- _SUPPLIED TEXT_

^^^^^^^^^^^^^^^^

By Secs. 1 and 2, Chap. 134, Laws 1944, there is levied an annual privilege tax upon every group, acting as a *Page 739 unit, engaged in the business of producing or severing oil for commercial purposes, the tax being six cents per barrel, or 6% of the value, whichever is greater. The severance tax is expressly defined by the Act as a business or occupation tax, and we accept the definition without pause to inquire whether it is rather an excise tax more nearly like an income, or sales, tax. And Sec. 1(i) expressly provides further that the taxed activity "shall include any person owning any royalty or other interest in any oil or its value, whether produced by him, or by some other person in his behalf, either by lease contract or otherwise."
By Sec. 11 it is enacted that: "All oil produced or under the ground on producing properties . . . and all producing oil equipment, including wells, connections, pumps, derricks and other appurtenances actually owned by . . . the producer, and all leases in production, including mineral rights in producing properties, shall be exempt from all ad valorem taxes," etc.
Appellant is a lease holder, and in its operations in the production of oil under its leases it had extracted oil which amounted in severance taxes to $3,740.33, and this sum was paid, including that part assessed to the royalty holder, to the State Tax Commissioner under protest, and this action is to recover it from the state, on the complaint that the tax imposed is not a lawful charge — that the Act is unconstitutional.
Appellant's contention are in brief (1) that oil under the land is the property of the landowner or his transferee; that a tax upon its severance is a property tax and, for that reason, violates Sec. 112, Constitution of 1890, citing Thompson v. McLeod, 112 Miss. 383, 73 So. 193, L.R.A. 1918C, 893, Ann. Cas. 1918A 674. (2) That the exemptions contained in Sec. 11 of the Act evidence that the entire Act is an effort to levy a severance tax in lieu of an ad valorem tax, which appellant insists cannot be done, citing Chicago, R.I. P.P. Co. v. Robertson, *Page 740 122 Miss. 417, 84 So. 449, and that (3) even if the severance tax is valid as an occupation tax it cannot be imposed in part on the royalty holder who takes no personal part in the severance occupation.
It is apparent, upon mature consideration, that unless appellant's points (1) and (2) may find foundation in Sec. 112, Const., it has, so far as it is concerned, no case. The pertinent provisions of Sec. 112 are that taxation shall be uniform and equal throughout the state, and that property shall be assessed for taxes under general laws and by uniform rules according, and in proportion, to its true value.
We are of the opinion that, with the exception hereinafter mentioned, Sec. 112 has no application to the taxation of oil and gas, as separate property. In order that property may be taxable under that section it must be capable of assessment, which means that when corporeal property is involved it must be capable (1) of inspection, and after inspection of estimate and appraisal, and (2) of being made subject to a tax lien, and to a sale and delivery of the identical property, and not some other, to make the tax money in case of default in payment.
No man knows whether there is any oil under a particular tract of land, or if so how much and the quality thereof. To attempt to separately assess oil under the surface, or to add the supposed value thereof to a land assessment, would be to embark upon a pure speculation, and the rule that judgments may not be based upon conjecture applies as well to a judgment in an approved assessment roll as to any other.

^^^^^^^^^^^^^^^^

Update the severance tax text: reproduce everything from "It is apparent, upon" down to "its true value.", with "mature consideration" replaced by "careful consideration".

^^^^^^^^^^^^^^^^

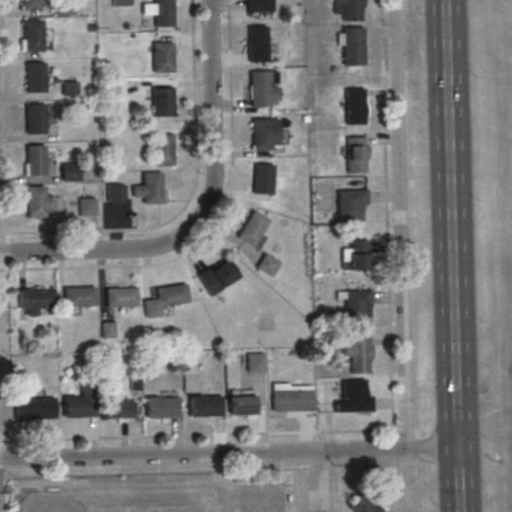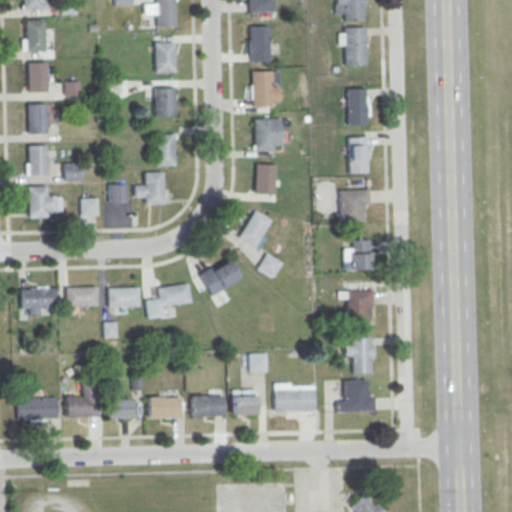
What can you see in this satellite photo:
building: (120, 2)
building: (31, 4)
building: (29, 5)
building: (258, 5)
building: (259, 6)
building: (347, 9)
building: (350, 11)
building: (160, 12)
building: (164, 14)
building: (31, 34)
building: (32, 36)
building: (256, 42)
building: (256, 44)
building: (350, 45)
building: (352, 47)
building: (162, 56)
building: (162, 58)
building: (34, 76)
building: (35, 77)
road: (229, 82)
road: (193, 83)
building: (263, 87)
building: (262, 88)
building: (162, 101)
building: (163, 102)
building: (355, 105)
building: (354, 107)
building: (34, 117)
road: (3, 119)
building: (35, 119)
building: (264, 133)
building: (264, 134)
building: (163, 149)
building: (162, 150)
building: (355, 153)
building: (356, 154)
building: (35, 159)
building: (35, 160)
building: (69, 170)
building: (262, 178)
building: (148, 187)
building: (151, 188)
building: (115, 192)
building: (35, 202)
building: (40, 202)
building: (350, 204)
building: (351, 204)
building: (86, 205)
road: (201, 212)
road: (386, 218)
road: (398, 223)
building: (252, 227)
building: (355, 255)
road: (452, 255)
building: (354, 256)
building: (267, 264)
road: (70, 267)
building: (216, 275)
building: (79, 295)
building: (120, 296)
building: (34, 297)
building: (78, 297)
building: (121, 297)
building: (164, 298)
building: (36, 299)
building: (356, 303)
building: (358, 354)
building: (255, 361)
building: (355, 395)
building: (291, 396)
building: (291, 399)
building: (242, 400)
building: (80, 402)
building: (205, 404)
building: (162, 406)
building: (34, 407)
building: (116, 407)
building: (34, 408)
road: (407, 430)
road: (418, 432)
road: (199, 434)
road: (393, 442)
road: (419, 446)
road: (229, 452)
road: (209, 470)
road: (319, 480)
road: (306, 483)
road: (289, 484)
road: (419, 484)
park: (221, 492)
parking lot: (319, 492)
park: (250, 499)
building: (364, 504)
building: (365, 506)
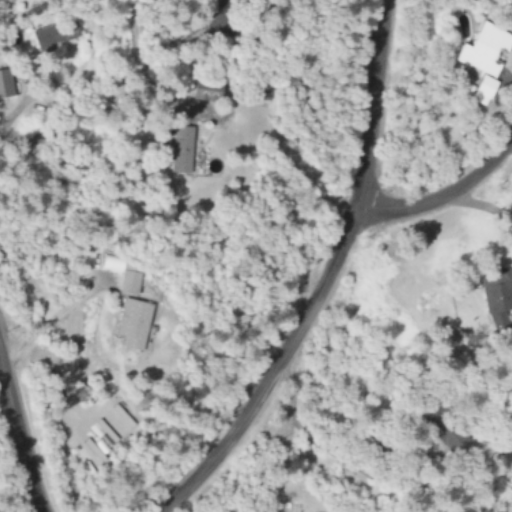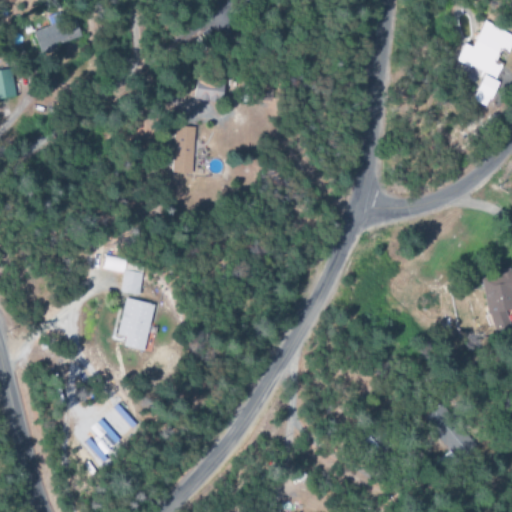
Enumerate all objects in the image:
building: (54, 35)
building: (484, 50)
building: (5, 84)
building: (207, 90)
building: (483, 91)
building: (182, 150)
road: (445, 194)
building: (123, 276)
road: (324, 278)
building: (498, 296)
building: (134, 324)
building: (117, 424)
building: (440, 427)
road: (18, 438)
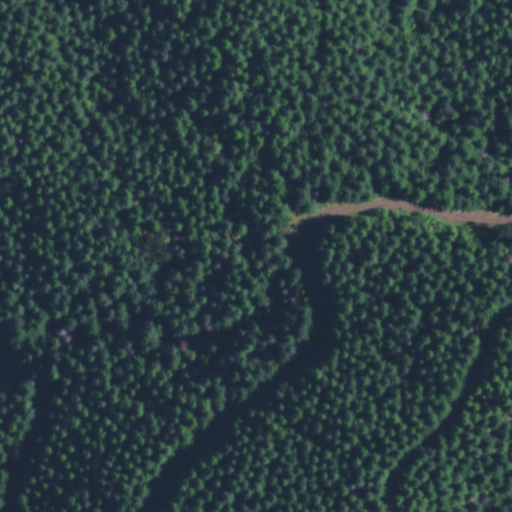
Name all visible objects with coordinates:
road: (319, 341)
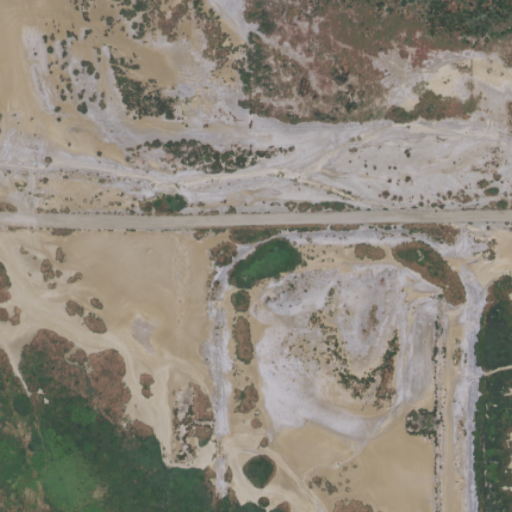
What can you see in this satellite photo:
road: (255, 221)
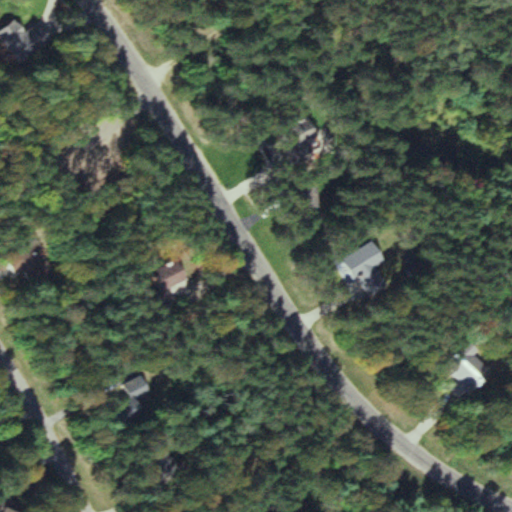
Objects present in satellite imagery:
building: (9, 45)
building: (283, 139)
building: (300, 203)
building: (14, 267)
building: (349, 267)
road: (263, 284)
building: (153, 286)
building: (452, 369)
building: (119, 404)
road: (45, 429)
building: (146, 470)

^^^^^^^^^^^^^^^^

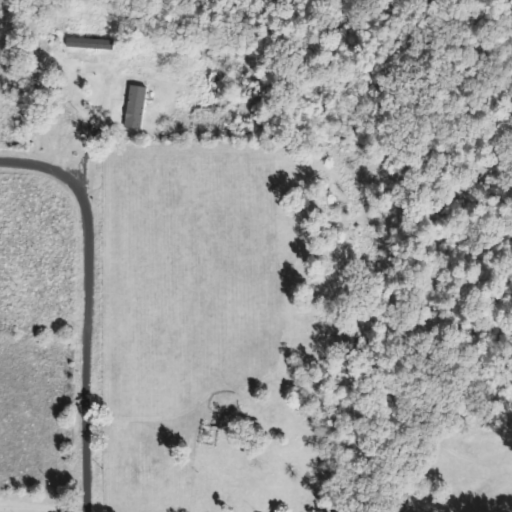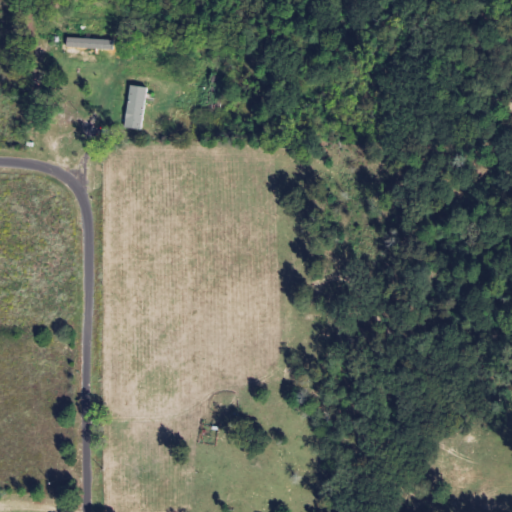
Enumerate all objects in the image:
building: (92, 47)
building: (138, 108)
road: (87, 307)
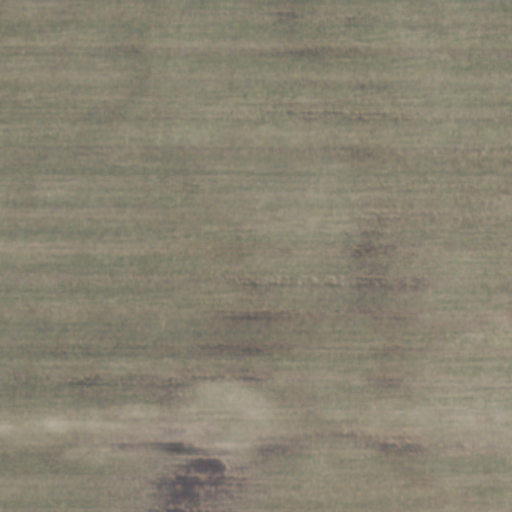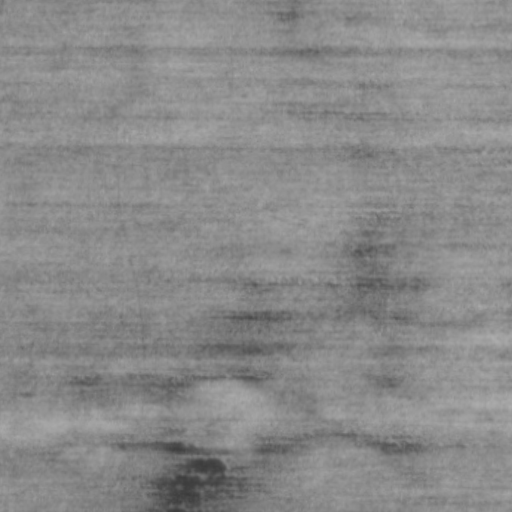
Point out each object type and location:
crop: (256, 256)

^^^^^^^^^^^^^^^^

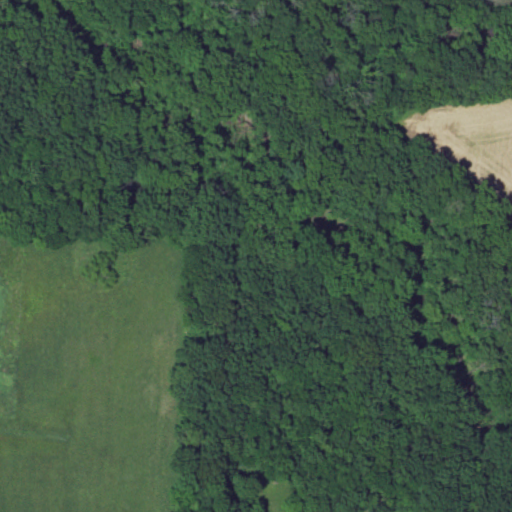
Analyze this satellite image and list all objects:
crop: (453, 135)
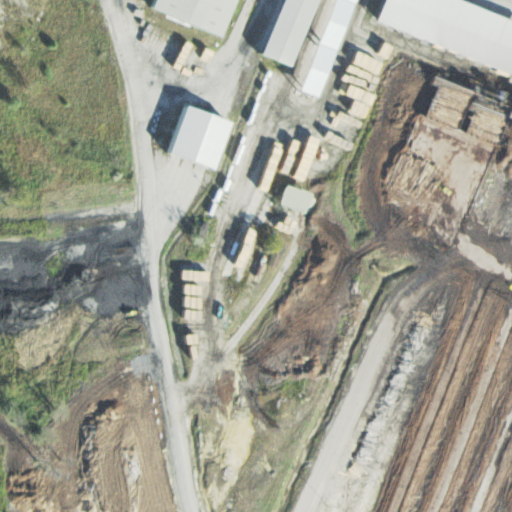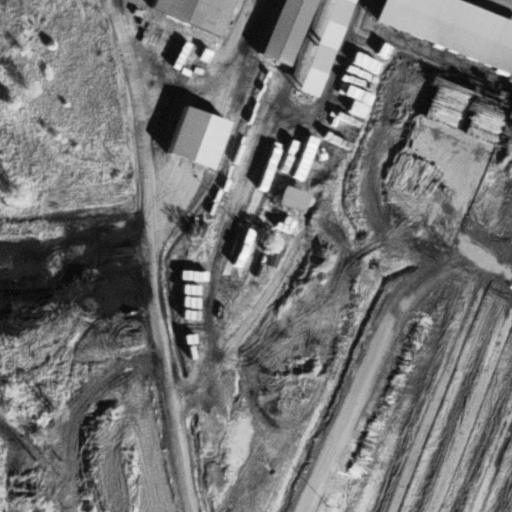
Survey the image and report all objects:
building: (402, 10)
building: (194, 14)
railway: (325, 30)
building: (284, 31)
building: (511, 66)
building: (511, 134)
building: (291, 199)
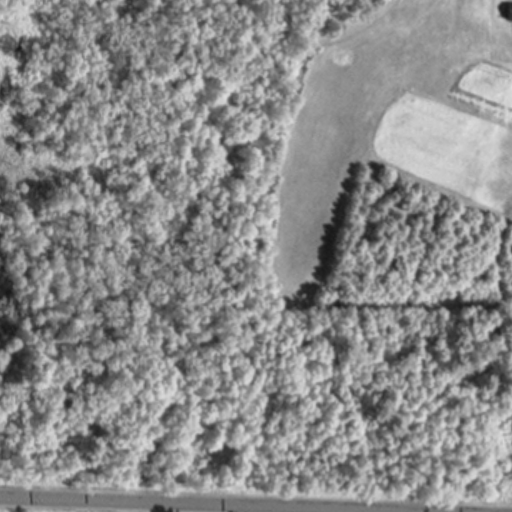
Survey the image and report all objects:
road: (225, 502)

^^^^^^^^^^^^^^^^

- _FINAL ANSWER_
It is apparent, upon careful consideration, that unless appellant's points (1) and (2) may find foundation in Sec. 112, Const., it has, so far as it is concerned, no case. The pertinent provisions of Sec. 112 are that taxation shall be uniform and equal throughout the state, and that property shall be assessed for taxes under general laws and by uniform rules according, and in proportion, to its true value.